What this task involves: Rewrite these lines of the data as a numbered list with blank lines left out, starting at the line that contains "genus: Sonerila" and stopping after the line that contains "elevation (m): 350".

[Stored data entries]
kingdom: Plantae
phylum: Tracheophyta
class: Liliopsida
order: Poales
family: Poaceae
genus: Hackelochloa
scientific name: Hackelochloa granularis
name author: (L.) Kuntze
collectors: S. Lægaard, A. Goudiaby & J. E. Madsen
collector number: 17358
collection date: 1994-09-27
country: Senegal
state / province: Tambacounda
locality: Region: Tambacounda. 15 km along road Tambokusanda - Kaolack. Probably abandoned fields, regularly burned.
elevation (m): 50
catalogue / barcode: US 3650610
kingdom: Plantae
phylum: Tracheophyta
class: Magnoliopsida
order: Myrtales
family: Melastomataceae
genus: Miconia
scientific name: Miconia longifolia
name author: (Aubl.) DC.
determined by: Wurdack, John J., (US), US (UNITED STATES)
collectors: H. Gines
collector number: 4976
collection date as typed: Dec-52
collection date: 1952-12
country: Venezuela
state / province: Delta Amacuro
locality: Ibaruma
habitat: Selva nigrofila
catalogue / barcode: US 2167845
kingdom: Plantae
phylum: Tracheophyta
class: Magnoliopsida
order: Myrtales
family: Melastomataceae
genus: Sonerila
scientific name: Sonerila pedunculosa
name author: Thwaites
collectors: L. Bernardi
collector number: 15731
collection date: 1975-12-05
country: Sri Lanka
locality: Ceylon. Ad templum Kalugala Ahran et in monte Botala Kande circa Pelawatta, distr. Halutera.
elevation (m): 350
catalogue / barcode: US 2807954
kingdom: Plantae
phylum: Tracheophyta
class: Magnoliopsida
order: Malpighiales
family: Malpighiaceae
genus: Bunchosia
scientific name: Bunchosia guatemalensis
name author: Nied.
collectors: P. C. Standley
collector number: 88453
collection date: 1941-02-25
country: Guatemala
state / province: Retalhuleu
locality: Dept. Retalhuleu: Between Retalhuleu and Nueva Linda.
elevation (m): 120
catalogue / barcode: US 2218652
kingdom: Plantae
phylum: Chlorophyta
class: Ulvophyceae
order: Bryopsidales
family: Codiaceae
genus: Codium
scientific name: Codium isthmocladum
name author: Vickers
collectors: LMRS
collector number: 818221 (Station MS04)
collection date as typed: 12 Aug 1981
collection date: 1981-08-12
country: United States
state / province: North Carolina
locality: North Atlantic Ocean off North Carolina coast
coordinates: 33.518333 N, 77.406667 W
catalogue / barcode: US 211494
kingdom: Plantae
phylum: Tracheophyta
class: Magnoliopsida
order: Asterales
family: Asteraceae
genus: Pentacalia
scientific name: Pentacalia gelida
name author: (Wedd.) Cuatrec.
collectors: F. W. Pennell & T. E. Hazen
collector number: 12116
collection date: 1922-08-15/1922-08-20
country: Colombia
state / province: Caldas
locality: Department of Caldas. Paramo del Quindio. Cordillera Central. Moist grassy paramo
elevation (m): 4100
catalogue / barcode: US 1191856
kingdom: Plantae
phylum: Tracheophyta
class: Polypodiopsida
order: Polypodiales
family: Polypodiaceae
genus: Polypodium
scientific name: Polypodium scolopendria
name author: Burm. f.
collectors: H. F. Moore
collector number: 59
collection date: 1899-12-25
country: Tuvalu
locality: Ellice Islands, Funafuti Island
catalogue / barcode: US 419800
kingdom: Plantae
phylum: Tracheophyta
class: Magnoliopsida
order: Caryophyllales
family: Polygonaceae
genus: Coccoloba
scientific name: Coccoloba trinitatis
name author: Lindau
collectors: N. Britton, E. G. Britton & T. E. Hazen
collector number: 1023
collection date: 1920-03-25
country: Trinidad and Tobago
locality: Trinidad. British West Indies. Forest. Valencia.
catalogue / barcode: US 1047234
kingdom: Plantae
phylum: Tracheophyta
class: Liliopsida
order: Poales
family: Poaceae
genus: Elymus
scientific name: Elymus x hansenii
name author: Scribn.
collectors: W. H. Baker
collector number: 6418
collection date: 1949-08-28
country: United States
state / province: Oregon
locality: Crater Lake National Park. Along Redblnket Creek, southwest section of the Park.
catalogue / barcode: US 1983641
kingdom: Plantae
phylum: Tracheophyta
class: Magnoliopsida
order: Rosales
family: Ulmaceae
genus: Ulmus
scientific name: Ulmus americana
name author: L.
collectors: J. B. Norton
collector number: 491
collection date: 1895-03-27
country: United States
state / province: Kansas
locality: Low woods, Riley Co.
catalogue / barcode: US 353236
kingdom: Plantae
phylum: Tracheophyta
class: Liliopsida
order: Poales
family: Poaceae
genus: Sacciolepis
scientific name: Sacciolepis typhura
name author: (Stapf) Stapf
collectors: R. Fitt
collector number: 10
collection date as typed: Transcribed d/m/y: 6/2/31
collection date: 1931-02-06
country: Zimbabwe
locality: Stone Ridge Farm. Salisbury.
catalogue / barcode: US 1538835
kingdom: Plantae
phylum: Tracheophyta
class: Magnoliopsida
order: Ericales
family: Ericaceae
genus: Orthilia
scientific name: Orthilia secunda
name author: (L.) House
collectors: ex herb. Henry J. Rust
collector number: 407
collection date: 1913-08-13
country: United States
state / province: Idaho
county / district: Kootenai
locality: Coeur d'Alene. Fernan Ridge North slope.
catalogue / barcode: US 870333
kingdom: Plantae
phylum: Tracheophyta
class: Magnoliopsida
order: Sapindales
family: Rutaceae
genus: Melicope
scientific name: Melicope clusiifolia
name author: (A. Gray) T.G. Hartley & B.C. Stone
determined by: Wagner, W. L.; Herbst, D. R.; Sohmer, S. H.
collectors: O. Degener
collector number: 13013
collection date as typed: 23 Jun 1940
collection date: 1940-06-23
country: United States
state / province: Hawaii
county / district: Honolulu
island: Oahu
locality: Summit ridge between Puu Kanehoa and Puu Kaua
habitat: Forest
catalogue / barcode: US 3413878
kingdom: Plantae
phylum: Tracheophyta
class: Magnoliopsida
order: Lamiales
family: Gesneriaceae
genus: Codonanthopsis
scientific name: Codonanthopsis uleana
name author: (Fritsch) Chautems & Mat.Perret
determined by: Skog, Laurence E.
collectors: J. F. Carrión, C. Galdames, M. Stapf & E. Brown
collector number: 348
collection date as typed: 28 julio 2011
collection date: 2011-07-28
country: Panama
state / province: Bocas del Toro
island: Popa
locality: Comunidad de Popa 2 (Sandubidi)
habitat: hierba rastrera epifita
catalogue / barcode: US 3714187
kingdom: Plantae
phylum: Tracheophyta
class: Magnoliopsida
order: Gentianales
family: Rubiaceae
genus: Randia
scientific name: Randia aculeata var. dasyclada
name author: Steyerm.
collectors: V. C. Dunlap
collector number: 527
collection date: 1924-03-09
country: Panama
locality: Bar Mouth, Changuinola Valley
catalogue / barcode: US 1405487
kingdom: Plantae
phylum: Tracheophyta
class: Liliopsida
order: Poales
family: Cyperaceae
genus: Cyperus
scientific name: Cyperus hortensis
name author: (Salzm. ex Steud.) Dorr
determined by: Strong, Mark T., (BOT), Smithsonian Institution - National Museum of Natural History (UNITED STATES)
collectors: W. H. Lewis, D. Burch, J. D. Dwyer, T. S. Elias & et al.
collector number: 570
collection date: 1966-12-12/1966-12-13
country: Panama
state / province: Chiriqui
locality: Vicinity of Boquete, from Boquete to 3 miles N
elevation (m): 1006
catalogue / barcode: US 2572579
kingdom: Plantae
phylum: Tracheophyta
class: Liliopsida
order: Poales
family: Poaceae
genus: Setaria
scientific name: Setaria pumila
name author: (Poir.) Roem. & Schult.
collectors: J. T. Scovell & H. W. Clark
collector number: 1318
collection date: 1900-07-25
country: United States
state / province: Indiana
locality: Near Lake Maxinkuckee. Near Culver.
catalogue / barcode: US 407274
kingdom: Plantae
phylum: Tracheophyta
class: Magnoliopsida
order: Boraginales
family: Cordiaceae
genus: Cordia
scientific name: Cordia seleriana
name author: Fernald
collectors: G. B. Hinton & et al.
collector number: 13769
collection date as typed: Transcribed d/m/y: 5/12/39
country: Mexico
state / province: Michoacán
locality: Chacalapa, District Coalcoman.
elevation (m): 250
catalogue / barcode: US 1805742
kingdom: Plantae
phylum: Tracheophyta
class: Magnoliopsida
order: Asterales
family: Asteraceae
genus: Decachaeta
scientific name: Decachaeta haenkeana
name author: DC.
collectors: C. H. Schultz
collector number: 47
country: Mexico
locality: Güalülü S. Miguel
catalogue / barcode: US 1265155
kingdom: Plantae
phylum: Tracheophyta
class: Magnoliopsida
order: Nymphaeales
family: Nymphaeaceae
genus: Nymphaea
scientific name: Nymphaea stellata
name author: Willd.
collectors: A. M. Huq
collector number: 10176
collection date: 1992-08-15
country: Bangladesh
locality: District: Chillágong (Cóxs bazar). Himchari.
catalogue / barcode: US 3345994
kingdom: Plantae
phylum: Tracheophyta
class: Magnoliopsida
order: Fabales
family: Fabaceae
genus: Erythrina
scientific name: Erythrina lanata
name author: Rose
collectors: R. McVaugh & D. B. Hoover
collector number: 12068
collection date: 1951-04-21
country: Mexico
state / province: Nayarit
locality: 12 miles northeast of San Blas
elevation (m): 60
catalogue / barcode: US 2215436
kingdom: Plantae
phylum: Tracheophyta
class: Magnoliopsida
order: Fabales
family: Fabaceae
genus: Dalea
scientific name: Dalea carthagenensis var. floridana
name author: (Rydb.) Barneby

Response to this task:
1. genus: Sonerila
2. scientific name: Sonerila pedunculosa
3. name author: Thwaites
4. collectors: L. Bernardi
5. collector number: 15731
6. collection date: 1975-12-05
7. country: Sri Lanka
8. locality: Ceylon. Ad templum Kalugala Ahran et in monte Botala Kande circa Pelawatta, distr. Halutera.
9. elevation (m): 350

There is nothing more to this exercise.